Task prompt:
Copy the passage on Florida's 10th Senate district, starting with "American legislative district" and going on through "Republican Jason Brodeur.", and replace "Florida Senate" with "Florida State Senate".

Selected passage:
American legislative district

Florida's 10th Senate district elects one member of the Florida Senate. The district consists of all of Seminole County and part of northern Orange County, in the U.S. state of Florida. The current senator is Republican Jason Brodeur.

== List of senators ==
Full list of senators from the 10th district (1845–2006).

| Portrait | Name | Party | Years of service | Home city/state | Notes |
|---|---|---|---|---|---|
|  | Daniel Bell | Democratic | 1845 |  |  |
|  | Theodore W. Brevard Jr. | Democratic | 1865–1866 | Tuskegee, Alabama |  |
|  | Alfred Brown Osgood | Republican | 1875–1877 | Madison, Florida |  |
|  | W. Turner Davis | Democratic | 1943–1961 | Madison, Florida |  |
|  | John J. Fisher | Republican | 1965–1969 |  |  |
|  | Dan Scarbrough | Democratic | 1969–1971 |  |  |
|  | Bill Gillespie | Democratic | 1973–1974 | Daytona Beach, Florida | Consisted of part of Volusia County; |
|  | Edgar M. Dunn Jr. | Democratic | 1975–1986 |  | Consisted of part of Volusia County; |
|  | Tom Brown | Democratic | 1986–1991 | Daytona Beach, Florida |  |
|  | Locke Burt | Republican | 1991–1992 |  | Consisted of Hernando County; |
|  | Ginny Brown-Waite | Republican | 1992–2002 | Albany, New York | Consisted of Hernando County; |
|  | Tom Lee | Republican | 2002–2006 | San Antonio, Texas | Redistricted from the 23rd district; Consisted of parts of Hillsborough and Pasco counties; |
|  | Ronda Storms | Republican | 2006–2012 | Des Moines, Iowa | Consisted of parts of Hillsborough and Pasco counties; |
|  | David Simmons | Republican | 2012–2016 | Nashville, Tennessee | Redistricted from the 22nd district; Consisted of all of Seminole County and the southwestern part of Volusia County; |
|  | Wilton Simpson | Republican | 2016–2022 | Lakeland, Florida | Redistricted from the 18th district; Consisted of all of Citrus and Hernando counties, as well as most of Pasco County; |
|  | Jason Brodeur | Republican | 2022–present | Daytona Beach, Florida | Redistricted from the 9th district; Consists of all of Seminole County and part of northern Orange County; |

== Elections ==

===2018===

2018 Florida's 10th senate district election
| Party |  | Candidate | Votes | % |
|---|---|---|---|---|
|  | Republican | Wilton Simpson (incumbent) | 147,601 | 65.0 |
|  | Democratic | Michael Cottrell | 79,349 | 35.0 |
| Majority |  |  | 68,252 | 30.1 |
| Total votes |  |  | 226,950 | 100.0 |

===2022===

2022 Florida's 10th senate district election
| Party |  | Candidate | Votes | % |
|---|---|---|---|---|
|  | Republican | Jason Brodeur (incumbent) | 114,022 | 54.45 |
|  | Democratic | Joy Goff-Marcil | 95,391 | 45.55 |
| Total votes |  |  | 209,413 | 100% |
|  | Republican hold |  |  |  |

===2026===

Incumbent senator Jason Brodeur is eligible for re-election in 2026.

Information shown:
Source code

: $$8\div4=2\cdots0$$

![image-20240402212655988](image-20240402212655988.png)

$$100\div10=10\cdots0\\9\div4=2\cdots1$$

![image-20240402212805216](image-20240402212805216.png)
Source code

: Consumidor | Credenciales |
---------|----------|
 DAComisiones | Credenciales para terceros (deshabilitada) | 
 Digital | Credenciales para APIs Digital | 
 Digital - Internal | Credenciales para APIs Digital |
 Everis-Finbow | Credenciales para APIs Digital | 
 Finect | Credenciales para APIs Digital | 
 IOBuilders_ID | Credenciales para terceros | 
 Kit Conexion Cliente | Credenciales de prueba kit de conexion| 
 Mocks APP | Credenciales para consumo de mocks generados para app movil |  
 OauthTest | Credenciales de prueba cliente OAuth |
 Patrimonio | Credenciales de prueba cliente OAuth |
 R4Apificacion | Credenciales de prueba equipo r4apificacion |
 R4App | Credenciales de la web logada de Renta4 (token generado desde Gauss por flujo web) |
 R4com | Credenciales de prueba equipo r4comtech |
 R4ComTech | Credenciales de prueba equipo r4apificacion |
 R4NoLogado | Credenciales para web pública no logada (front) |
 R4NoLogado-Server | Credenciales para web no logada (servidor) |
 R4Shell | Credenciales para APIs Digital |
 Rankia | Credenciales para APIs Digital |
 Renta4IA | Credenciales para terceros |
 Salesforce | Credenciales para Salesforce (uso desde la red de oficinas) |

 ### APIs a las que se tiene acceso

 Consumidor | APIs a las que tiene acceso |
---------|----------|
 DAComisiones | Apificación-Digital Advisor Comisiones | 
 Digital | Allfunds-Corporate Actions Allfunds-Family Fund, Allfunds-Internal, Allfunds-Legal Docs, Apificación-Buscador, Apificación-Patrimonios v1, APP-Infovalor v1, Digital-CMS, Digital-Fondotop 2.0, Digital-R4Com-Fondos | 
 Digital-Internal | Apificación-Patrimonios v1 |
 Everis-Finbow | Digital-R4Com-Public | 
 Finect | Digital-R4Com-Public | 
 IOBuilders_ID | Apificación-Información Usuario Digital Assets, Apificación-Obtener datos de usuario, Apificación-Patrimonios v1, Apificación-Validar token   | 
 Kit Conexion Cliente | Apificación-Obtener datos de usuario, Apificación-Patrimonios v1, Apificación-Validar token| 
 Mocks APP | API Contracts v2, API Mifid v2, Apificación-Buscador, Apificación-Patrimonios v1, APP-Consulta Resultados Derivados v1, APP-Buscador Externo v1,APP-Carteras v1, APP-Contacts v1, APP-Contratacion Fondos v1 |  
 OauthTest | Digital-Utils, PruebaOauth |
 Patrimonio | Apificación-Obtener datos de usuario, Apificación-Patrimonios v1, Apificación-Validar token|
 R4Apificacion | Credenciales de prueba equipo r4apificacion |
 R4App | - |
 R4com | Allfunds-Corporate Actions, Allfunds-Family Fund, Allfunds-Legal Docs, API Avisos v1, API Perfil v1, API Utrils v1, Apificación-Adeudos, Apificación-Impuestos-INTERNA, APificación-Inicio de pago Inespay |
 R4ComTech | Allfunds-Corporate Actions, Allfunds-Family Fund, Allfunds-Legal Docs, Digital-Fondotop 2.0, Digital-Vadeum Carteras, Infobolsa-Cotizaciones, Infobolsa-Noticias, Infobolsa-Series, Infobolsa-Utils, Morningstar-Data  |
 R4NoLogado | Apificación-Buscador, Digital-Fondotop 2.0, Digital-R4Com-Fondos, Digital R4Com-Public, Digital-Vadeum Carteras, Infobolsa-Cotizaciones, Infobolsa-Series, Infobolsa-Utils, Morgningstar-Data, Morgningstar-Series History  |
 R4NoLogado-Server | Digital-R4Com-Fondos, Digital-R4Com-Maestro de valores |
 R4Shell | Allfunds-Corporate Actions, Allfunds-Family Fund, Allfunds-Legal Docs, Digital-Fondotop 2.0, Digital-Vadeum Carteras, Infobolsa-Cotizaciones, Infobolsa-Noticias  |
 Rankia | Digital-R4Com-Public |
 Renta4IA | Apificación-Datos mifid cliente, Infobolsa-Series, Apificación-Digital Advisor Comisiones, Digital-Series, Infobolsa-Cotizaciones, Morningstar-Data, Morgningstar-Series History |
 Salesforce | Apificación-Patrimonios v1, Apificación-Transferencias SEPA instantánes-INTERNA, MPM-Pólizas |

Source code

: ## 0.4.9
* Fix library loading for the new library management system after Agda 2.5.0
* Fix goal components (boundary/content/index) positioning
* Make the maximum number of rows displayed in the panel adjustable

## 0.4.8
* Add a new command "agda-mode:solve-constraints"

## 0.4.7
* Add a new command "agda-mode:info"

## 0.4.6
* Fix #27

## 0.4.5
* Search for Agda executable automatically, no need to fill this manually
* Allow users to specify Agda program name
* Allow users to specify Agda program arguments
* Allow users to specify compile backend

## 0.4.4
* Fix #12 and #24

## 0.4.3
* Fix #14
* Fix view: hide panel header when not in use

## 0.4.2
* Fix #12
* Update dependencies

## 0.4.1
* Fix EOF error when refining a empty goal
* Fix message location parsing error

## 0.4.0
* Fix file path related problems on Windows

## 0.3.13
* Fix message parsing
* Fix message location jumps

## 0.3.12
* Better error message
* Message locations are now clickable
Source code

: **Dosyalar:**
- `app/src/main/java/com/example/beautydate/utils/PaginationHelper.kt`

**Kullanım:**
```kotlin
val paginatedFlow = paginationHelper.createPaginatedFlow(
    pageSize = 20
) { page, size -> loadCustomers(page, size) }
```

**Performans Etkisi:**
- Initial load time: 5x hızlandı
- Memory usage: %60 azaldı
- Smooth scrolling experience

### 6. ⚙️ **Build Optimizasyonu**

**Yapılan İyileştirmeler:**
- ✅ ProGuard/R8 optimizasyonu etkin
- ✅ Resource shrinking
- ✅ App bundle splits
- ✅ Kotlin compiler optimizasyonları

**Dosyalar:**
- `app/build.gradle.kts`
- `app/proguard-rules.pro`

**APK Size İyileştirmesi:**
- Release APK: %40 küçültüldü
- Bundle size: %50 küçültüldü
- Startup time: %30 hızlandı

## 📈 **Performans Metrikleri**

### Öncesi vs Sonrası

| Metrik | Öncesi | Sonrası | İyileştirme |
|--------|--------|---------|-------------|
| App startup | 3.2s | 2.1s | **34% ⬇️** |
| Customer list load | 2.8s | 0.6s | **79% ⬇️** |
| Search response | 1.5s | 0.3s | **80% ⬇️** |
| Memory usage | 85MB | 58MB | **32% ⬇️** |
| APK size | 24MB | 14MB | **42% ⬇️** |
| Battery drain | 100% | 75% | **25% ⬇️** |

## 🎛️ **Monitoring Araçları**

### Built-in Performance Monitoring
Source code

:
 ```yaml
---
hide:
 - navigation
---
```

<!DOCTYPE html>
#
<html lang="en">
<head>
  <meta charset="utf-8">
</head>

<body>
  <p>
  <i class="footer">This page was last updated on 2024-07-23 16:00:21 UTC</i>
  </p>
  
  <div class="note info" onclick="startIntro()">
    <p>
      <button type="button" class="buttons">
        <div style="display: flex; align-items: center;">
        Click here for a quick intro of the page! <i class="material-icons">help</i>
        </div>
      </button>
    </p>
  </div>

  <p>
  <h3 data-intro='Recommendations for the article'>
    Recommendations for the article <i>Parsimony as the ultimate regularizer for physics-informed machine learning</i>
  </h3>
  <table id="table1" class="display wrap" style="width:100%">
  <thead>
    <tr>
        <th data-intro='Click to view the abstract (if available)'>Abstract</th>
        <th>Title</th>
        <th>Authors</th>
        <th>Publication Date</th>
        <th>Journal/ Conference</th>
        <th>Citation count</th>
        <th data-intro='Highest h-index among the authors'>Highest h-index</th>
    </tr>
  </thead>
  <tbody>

Solved exercise:
American legislative district

Florida's 10th Senate district elects one member of the Florida State Senate. The district consists of all of Seminole County and part of northern Orange County, in the U.S. state of Florida. The current senator is Republican Jason Brodeur.